There’s a nice tribute to Dillof (1948 to 2018) in the Oldtone program book. He said that with music “I just get lost in the rhythms and the chord changes, the hum and the resonance all around you…It’s as strong as the need to eat when you’re hungry to sleep when you’re exhausted. You just float right into the music. That’s what I do…I’m a musician.”
Cedric Watson was ubiquitous at the festival. It’s great to see young musicians so capable. He played Cajun, blues and folk stuff on accordion and fiddle and sang in a resonant voice that made the cows perk up. He was mostly solo, but sounded great with a band on some things.
I’ve been closely following the Foghorn String Band since seeing Sammy Lind and Nadine Landry at The Hoot recently. Along with fellow Foghorns Caleb Klauder and Reeb Willms, they were the festival’s MVPs, playing in every conceivable combination. Lind, who’s an incredibly versatile fiddle player with a voice that doesn’t get used enough, was on the bandstand half the time with various combinations.
The Downhill Strugglers were ragged but right. I’ve written so much about them via the Brooklyn Folk Festival that suffice it to say they make the pre-war music come alive. John Cohen, an original New Lost City Rambler, was in good voice, and Jackson Lynch and his fiddle were on the bandstand when Lind was not.
An Oldtone innovation is to offer between-set acts on the small “Tweener” stage, and it was there I heard a darned nice newcomer named Esther Rose. The festival is not averse to singer-songwriters, though it’s not the regular fare.
A highlight of the excellent Jimmy C. Newman tribute (organized by Klauder and Willms) was a song called the “H. Brown Shuffle.” Newman composed it for a local auto parts store to finance the release of the flip side, “Cry Cry Darling.”
I’d just seen Bill and the Belles at the Hoot, so was surprised to see a new banjo player, Helena Hunt. She seemed to know all of Grace Van’t Hof’s parts. But maybe she was just filling in. Of course, they brought alive a tradition that never really existed but should have. What if 1930s crooners had loved the Carter Family and classic jazz? Absolutely nobody sings like Kris Truelsen. He’s a 78 come to life.
It was a pleasure to see Jill Turpin up on stage during Nadine Landry’s gospel feature on, of course, Sunday. She just promoted the very first Green Mountain Bluegrass and Roots Festival, but she can sing very credibly, too! It figures, since you have to do these events for love, not money.

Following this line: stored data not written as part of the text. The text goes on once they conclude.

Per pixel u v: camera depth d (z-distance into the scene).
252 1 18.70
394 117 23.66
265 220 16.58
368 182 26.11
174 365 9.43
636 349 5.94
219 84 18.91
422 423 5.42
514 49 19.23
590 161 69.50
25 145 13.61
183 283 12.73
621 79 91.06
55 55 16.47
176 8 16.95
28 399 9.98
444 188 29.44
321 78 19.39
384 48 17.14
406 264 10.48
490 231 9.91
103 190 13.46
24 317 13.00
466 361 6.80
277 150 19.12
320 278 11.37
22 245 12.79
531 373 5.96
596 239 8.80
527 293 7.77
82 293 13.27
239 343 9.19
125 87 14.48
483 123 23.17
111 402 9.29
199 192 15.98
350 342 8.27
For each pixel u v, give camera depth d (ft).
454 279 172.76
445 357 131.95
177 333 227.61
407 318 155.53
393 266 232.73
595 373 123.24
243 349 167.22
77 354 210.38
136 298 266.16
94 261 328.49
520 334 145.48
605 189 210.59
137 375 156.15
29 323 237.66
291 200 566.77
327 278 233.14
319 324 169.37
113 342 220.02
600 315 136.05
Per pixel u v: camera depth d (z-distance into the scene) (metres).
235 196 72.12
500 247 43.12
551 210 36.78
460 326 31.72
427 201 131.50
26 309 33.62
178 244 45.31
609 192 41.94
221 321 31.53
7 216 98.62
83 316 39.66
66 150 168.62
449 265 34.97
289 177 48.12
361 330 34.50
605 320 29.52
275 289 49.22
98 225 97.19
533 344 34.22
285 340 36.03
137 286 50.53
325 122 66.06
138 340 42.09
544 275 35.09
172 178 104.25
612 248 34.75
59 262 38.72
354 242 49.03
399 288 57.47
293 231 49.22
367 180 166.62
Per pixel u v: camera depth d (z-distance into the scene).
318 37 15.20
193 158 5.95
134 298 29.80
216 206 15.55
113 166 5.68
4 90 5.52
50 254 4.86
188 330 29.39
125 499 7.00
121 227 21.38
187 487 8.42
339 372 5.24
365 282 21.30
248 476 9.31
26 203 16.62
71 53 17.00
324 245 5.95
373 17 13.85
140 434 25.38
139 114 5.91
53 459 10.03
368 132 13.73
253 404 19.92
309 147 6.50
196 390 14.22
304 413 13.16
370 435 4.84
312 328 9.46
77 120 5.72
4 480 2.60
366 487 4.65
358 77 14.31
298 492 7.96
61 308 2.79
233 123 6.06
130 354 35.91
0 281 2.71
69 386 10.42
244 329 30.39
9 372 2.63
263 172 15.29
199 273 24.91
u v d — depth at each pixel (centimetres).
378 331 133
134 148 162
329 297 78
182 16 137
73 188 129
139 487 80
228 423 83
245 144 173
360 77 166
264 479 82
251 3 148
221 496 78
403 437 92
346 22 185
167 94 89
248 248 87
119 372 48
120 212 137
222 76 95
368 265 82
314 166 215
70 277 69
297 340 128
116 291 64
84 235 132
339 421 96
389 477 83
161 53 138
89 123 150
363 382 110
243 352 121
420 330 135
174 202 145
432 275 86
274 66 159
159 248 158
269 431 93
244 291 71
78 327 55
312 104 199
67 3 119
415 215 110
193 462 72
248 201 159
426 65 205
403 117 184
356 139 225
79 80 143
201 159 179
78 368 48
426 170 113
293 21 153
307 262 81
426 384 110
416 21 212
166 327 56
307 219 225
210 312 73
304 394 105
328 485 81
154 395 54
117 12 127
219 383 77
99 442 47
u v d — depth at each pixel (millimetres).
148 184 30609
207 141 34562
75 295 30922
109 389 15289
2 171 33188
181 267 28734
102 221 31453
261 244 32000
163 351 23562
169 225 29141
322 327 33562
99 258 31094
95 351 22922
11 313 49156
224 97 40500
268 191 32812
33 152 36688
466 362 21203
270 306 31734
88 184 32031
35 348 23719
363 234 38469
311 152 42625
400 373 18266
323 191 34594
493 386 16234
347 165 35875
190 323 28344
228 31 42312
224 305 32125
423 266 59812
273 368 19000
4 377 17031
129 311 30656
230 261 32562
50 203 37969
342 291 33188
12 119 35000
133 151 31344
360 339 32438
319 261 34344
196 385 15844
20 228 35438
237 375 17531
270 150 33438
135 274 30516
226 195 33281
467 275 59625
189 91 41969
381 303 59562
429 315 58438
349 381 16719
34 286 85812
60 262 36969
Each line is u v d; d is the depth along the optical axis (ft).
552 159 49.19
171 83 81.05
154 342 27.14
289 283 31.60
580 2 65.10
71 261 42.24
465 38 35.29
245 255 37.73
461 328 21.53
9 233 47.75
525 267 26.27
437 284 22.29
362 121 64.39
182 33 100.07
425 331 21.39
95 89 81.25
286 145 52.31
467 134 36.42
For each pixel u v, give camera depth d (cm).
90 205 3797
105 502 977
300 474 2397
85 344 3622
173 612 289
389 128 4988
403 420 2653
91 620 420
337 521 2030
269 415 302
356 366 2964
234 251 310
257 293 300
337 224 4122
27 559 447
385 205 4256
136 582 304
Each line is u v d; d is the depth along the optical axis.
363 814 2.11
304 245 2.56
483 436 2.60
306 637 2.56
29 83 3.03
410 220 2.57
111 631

Oh, and don’t let me forget Hubby Jenkins, who triumphs in the art form known as the solo set. Not only did he do a song written by a white guy from the perspective of a black guy regretting the end of slavery (and put it in context), but he read a suspenseful ghost story—with chapters after each song. What a showman! He played fine banjo and slide guitar, as well.
Little Nora Brown was a delight, as always. She’s more mature—in her banjo playing and backwoods singing—every time I see her, even if the interval is mere months. I love her song patter. She gets tied in knots sometimes trying to explain her love for this music, but it’s sincere and charming.